Yes, she slept. The Indian sleeps at the stake in the intervals between
his tortures; and mental torments, in like manner, exhaust by long
continuance the sensibility of the sufferer, so that an interval of
lethargic repose must necessarily ensue, ere the pangs which they
inflict can again be renewed.
The Countess slept, then, for several hours, and dreamed that she was
in the ancient house at Cumnor Place, listening for the low whistle with
which Leicester often used to announce his presence in the courtyard
when arriving suddenly on one of his stolen visits. But on this
occasion, instead of a whistle, she heard the peculiar blast of a
bugle-horn, such as her father used to wind on the fall of the stag, and
which huntsmen then called a MORT. She ran, as she thought, to a
window that looked into the courtyard, which she saw filled with men
in mourning garments. The old Curate seemed about to read the funeral
service. Mumblazen, tricked out in an antique dress, like an ancient
herald, held aloft a scutcheon, with its usual decorations of skulls,
cross-bones, and hour-glasses, surrounding a coat-of-arms, of which she
could only distinguish that it was surmounted with an Earl's coronet.

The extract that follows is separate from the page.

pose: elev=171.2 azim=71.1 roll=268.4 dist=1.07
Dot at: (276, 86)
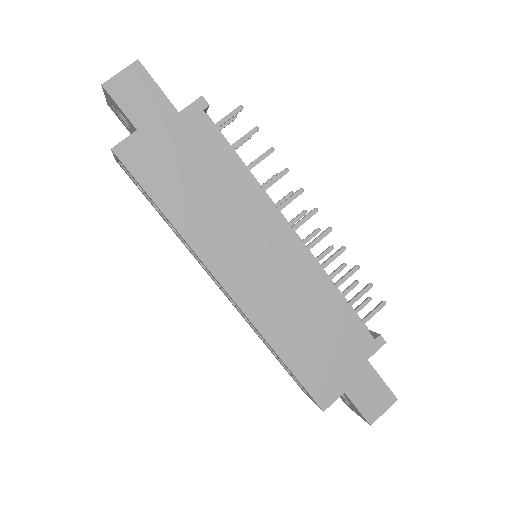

The old man looked at her with a ghastly smile, and said, "Amy, are they
not rightly quartered?" Just as he spoke, the horns again poured on her
ear the melancholy yet wild strain of the MORT, or death-note, and she
awoke.
The Countess awoke to hear a real bugle-note, or rather the combined
breath of many bugles, sounding not the MORT. but the jolly REVEILLE, to
remind the inmates of the Castle of Kenilworth that the pleasures of the
day were to commence with a magnificent stag-hunting in the neighbouring
Chase. Amy started up from her couch, listened to the sound, saw the
first beams of the summer morning already twinkle through the lattice
of her window, and recollected, with feelings of giddy agony, where she
was, and how circumstanced.
"He thinks not of me," she said; "he will not come nigh me! A Queen is
his guest, and what cares he in what corner of his huge Castle a wretch
like me pines in doubt, which is fast fading into despair?" At once a
sound at the door, as of some one attempting to open it softly, filled
her with an ineffable mixture of joy and fear; and hastening to remove
the obstacle she had placed against the door, and to unlock it, she had
the precaution to ask! "Is it thou, my love?"
"Yes, my Countess," murmured a whisper in reply.